Посидев какое-то время на ступенях церкви, покрутившись на Кампо[144] и вокруг, я вернулась домой. Заморосил дождь, и я вспомнила, что Вал ушел без куртки. Она висела на спинке стула и казалась живой, а в крохотной комнате чувствовался его запах. Мужчина пахнет табаком, граппой, степью, морем, дорогой, свободой… Ну да, свободой, и мне пришлось чуть ли не надавать себе по рукам, чтоб не залезть в его карманы. Я готова была оправдать себя тем, что там я нашла бы, может, какую-нибудь разгадку своих волнений. Как только твердой рукой я перевесила куртку от себя подальше на крючок у дверей, в них постучали. Ну вот, пустые страхи – распахнула я их.
«Слушай, у тебя вода идет?» – моя единственная соседка очень редко появлялась у себя, а когда появлялась, по ней можно было сверять часы. Перед ужином шумела вода по трубам – она принимала душ, в восемь тридцать, гремя высокими каблуками, тяжело спускалась с узкой спиральной лестницы и хлопала входной дверью в нашу башню. В полночь она возвращалась в компании с мужским голосом и в три утра уходила опять. Судя по шагам, кажется, без спутника. Хотя один раз я не удержалась и подсмотрела в окно: какая-то пара шла в обнимку, однако со спины женщина была совсем не похожа на мою соседку. Только однажды мы с ней обменялись репликами на лестнице, и вот надо же, сегодня я поднималась в ее квартиру с плоскогубцами, чтоб вместе с ней пытаться повернуть центральный кран, закрытый водопроводчиком. Эта соседка была моей домашней головоломкой, которая на сегодня разрешалась осознанием того, что тайная жизнь могла быть у кого угодно, что у каждого она, наверное, была, что уж говорить о Вале, которого даже под самым сильным солнечным светом я никак не могла увидеть прозрачным. С маленькой террасы башни я посмотрела в небо. Моросило, но среди дождинок был виден яркий иглистый шарик Полярной звезды, и мне показалось, что Вал в этот момент тоже смотрит на нее. Вернувшись, счастливая, я сразу заснула, но перед этим уже без всяких сомнений позвонила Валу.

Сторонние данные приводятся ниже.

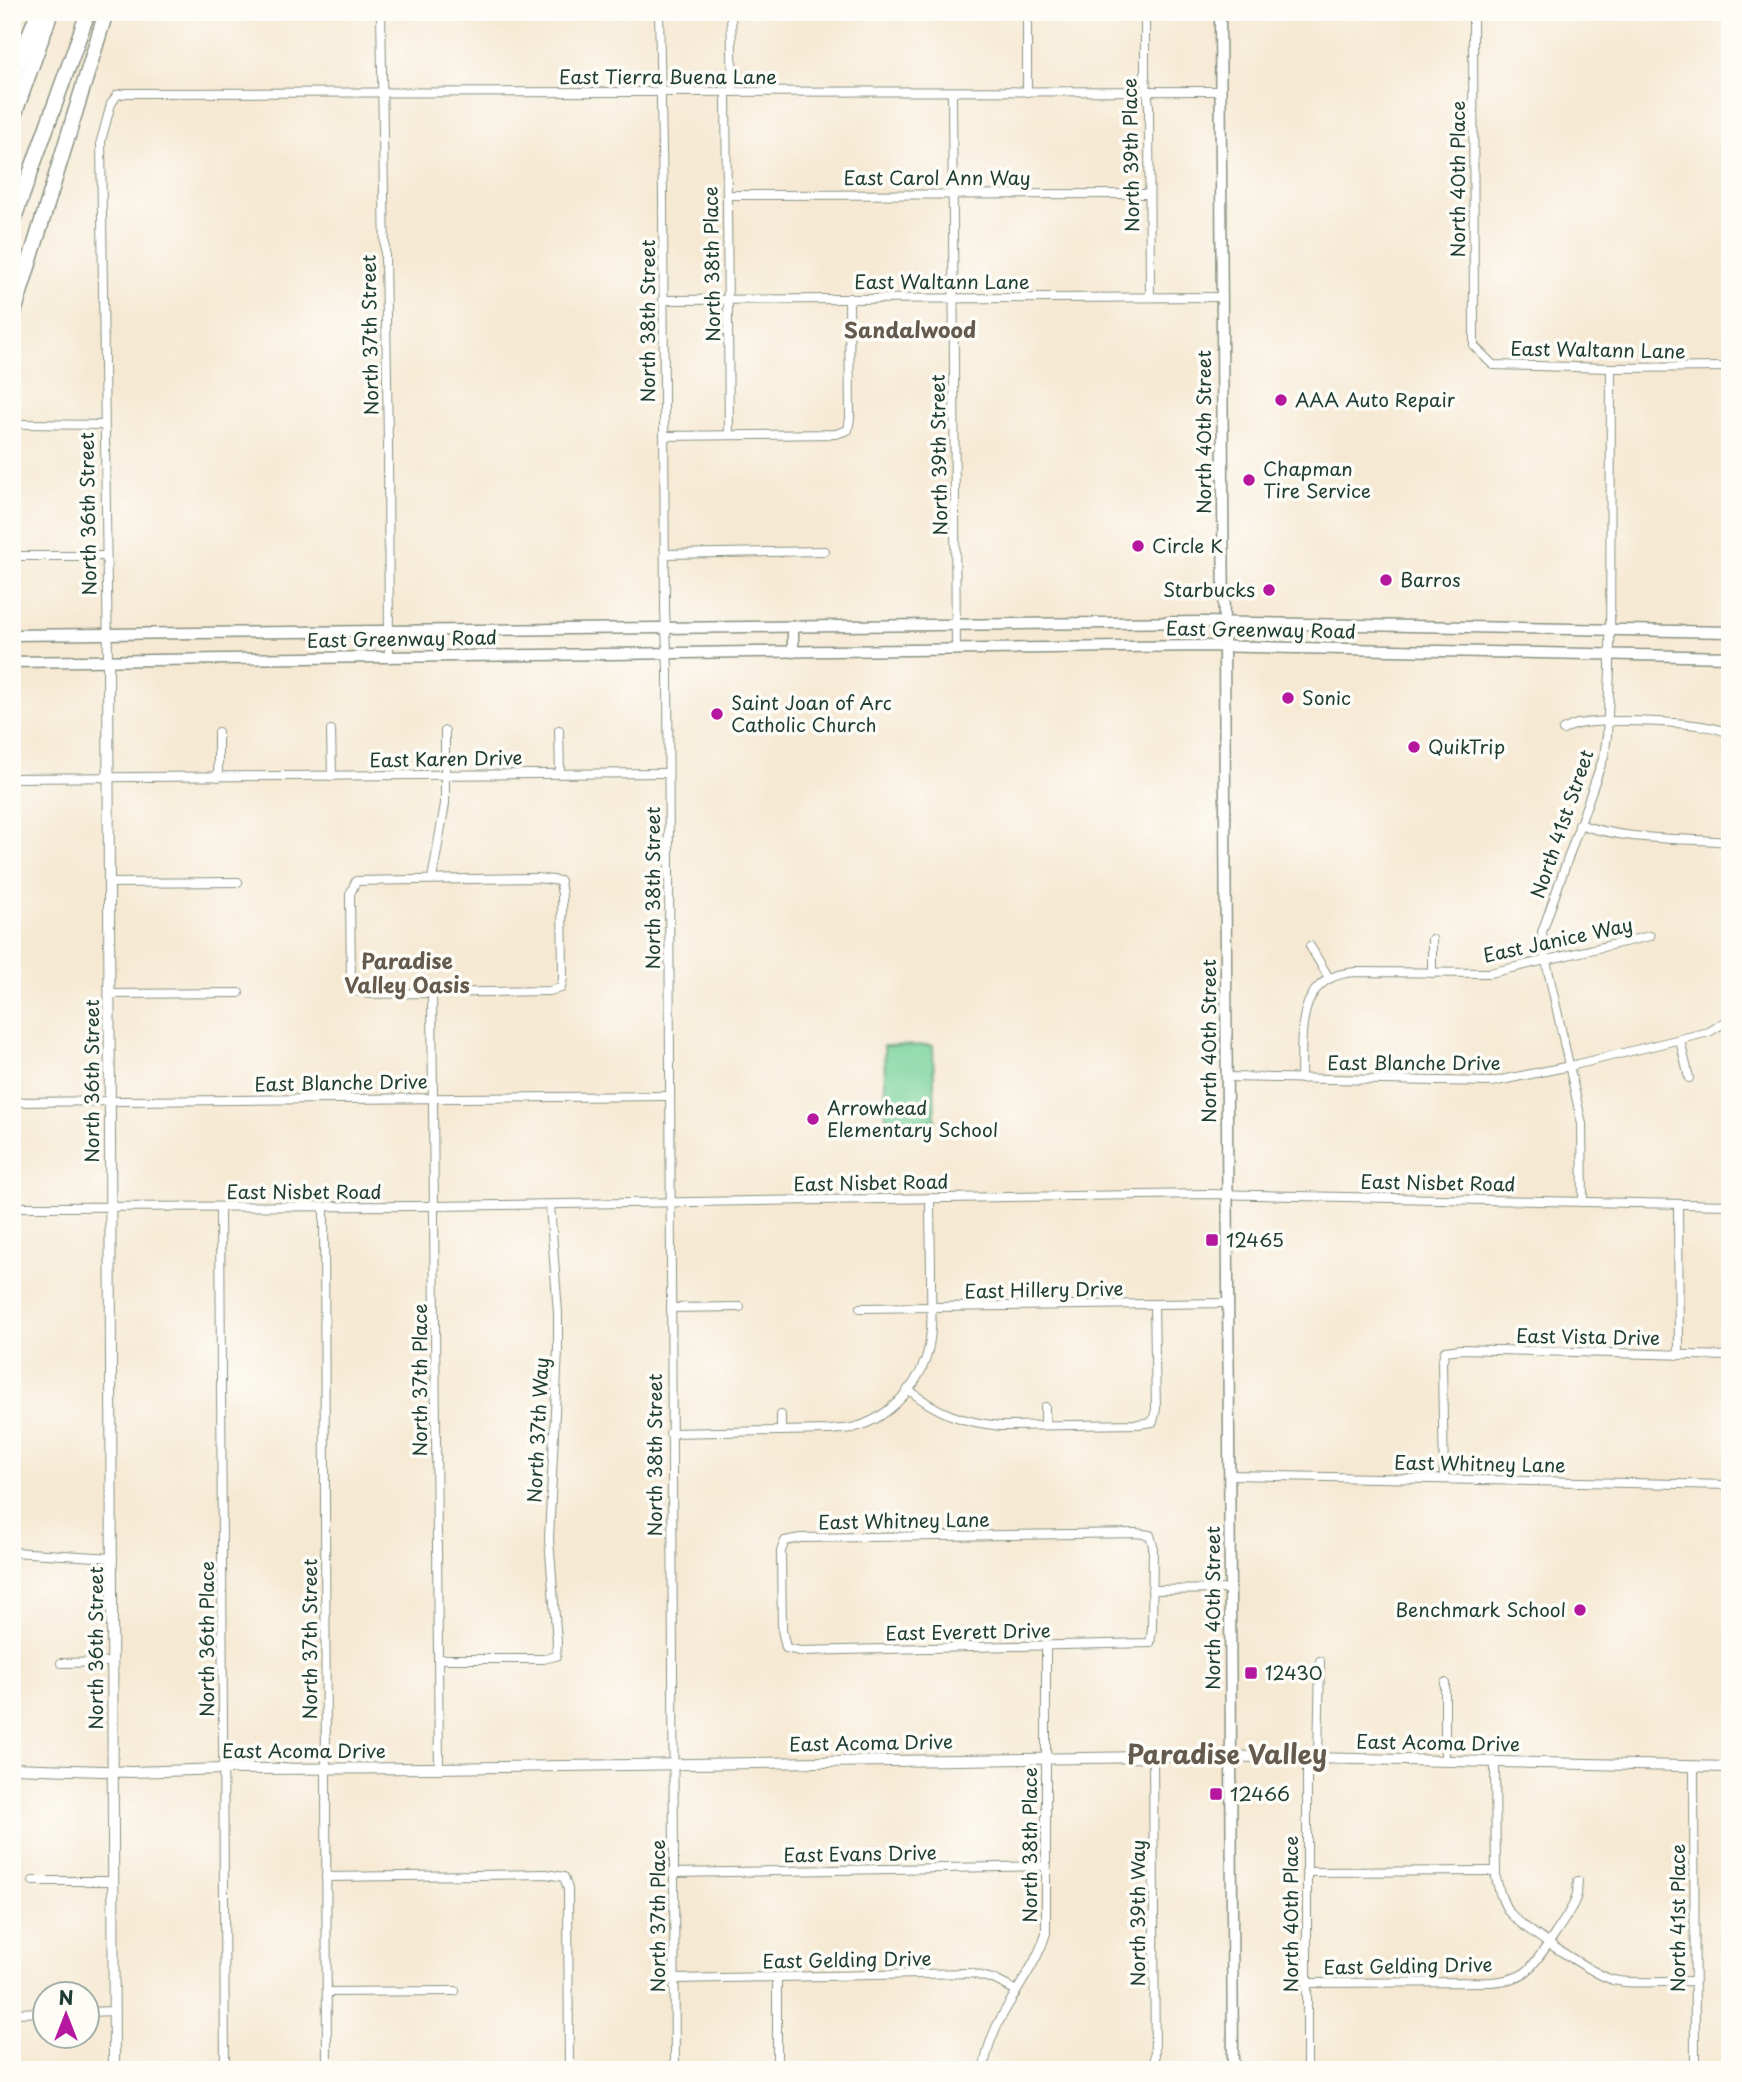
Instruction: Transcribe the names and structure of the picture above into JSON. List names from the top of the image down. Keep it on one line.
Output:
{"streets":{"main road":["North 40th Street","East Greenway Road"],"street":["East Tierra Buena Lane","North 39th Place","East Carol Ann Way","North 40th Place","North 38th Place","East Waltann Lane","North 38th Street","North 37th Street","North 39th Street","North 36th Street","East Karen Drive","North 41st Street","East Janice Way","East Blanche Drive","East Nisbet Road","East Hillery Drive","East Vista Drive","North 37th Place","North 37th Way","East Whitney Lane","East Everett Drive","North 36th Place","East Acoma Drive","East Evans Drive","North 39th Way","North 41st Place","East Gelding Drive"]},"crossings":[["East Tierra Buena Lane","North 39th Place"],["East Tierra Buena Lane","North 38th Place"],["East Tierra Buena Lane","North 38th Street"],["East Tierra Buena Lane","North 37th Street"],["East Tierra Buena Lane","North 40th Street"],["East Tierra Buena Lane","North 39th Street"],["East Tierra Buena Lane","North 36th Street"],["North 39th Place","East Carol Ann Way"],["North 39th Place","East Waltann Lane"],["East Carol Ann Way","North 38th Place"],["East Carol Ann Way","North 39th Street"],["North 40th Place","East Waltann Lane"],["North 40th Place","East Acoma Drive"],["North 40th Place","East Gelding Drive"],["North 38th Place","East Waltann Lane"],["North 38th Place","East Everett Drive"],["North 38th Place","East Acoma Drive"],["North 38th Place","East Evans Drive"],["North 38th Place","East Gelding Drive"],["East Waltann Lane","North 38th Street"],["East Waltann Lane","North 40th Street"],["East Waltann Lane","North 39th Street"],["East Waltann Lane","North 41st Street"],["North 38th Street","East Greenway Road"],["North 38th Street","East Karen Drive"],["North 38th Street","East Blanche Drive"],["North 38th Street","East Nisbet Road"],["North 38th Street","North 37th Place"],["North 38th Street","East Acoma Drive"],["North 37th Street","East Greenway Road"],["North 37th Street","East Nisbet Road"],["North 37th Street","East Acoma Drive"],["North 40th Street","East Greenway Road"],["North 40th Street","East Blanche Drive"],["North 40th Street","East Nisbet Road"],["North 40th Street","East Hillery Drive"],["North 40th Street","East Whitney Lane"],["North 40th Street","East Acoma Drive"],["North 39th Street","East Greenway Road"],["North 36th Street","East Greenway Road"],["North 36th Street","East Karen Drive"],["North 36th Street","East Blanche Drive"],["North 36th Street","East Nisbet Road"],["North 36th Street","East Acoma Drive"],["East Greenway Road","North 41st Street"],["North 41st Street","East Janice Way"],["North 41st Street","East Blanche Drive"],["North 41st Street","East Nisbet Road"],["East Blanche Drive","North 37th Place"],["East Nisbet Road","North 37th Place"],["East Nisbet Road","North 37th Way"],["East Nisbet Road","North 36th Place"],["East Vista Drive","East Whitney Lane"],["North 37th Place","North 37th Way"],["North 37th Place","East Acoma Drive"],["North 37th Place","East Evans Drive"],["North 37th Place","East Gelding Drive"],["East Whitney Lane","East Everett Drive"],["North 36th Place","East Acoma Drive"],["East Acoma Drive","North 39th Way"],["East Acoma Drive","North 41st Place"]],"districts":["Sandalwood","Paradise Valley Oasis","Paradise Valley"],"places":{"other":["AAA Auto Repair","Chapman Tire Service","Circle K","Barros","Starbucks","Sonic","Saint Joan of Arc Catholic Church","QuikTrip","Arrowhead Elementary School","Benchmark School"],"transit":["12465","12430","12466"]},"north":"top"}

– Беби, вставай, пойдем смотреть на Сириус, я только что его видел, он яркий, как твои глаза, – стоял он надо мной тоже какой-то чуть ли не восторженный. Было еще темно.
Покорно я оделась, по дороге все собираясь рассказать, как мы опять совпали, на этот раз в звездах, но от сонливости не могла раскрыть рта, пока не задрала голову: на светлеющем небе, что обрисовывало Яникульский холм, еще ярче Поляной горела Псица.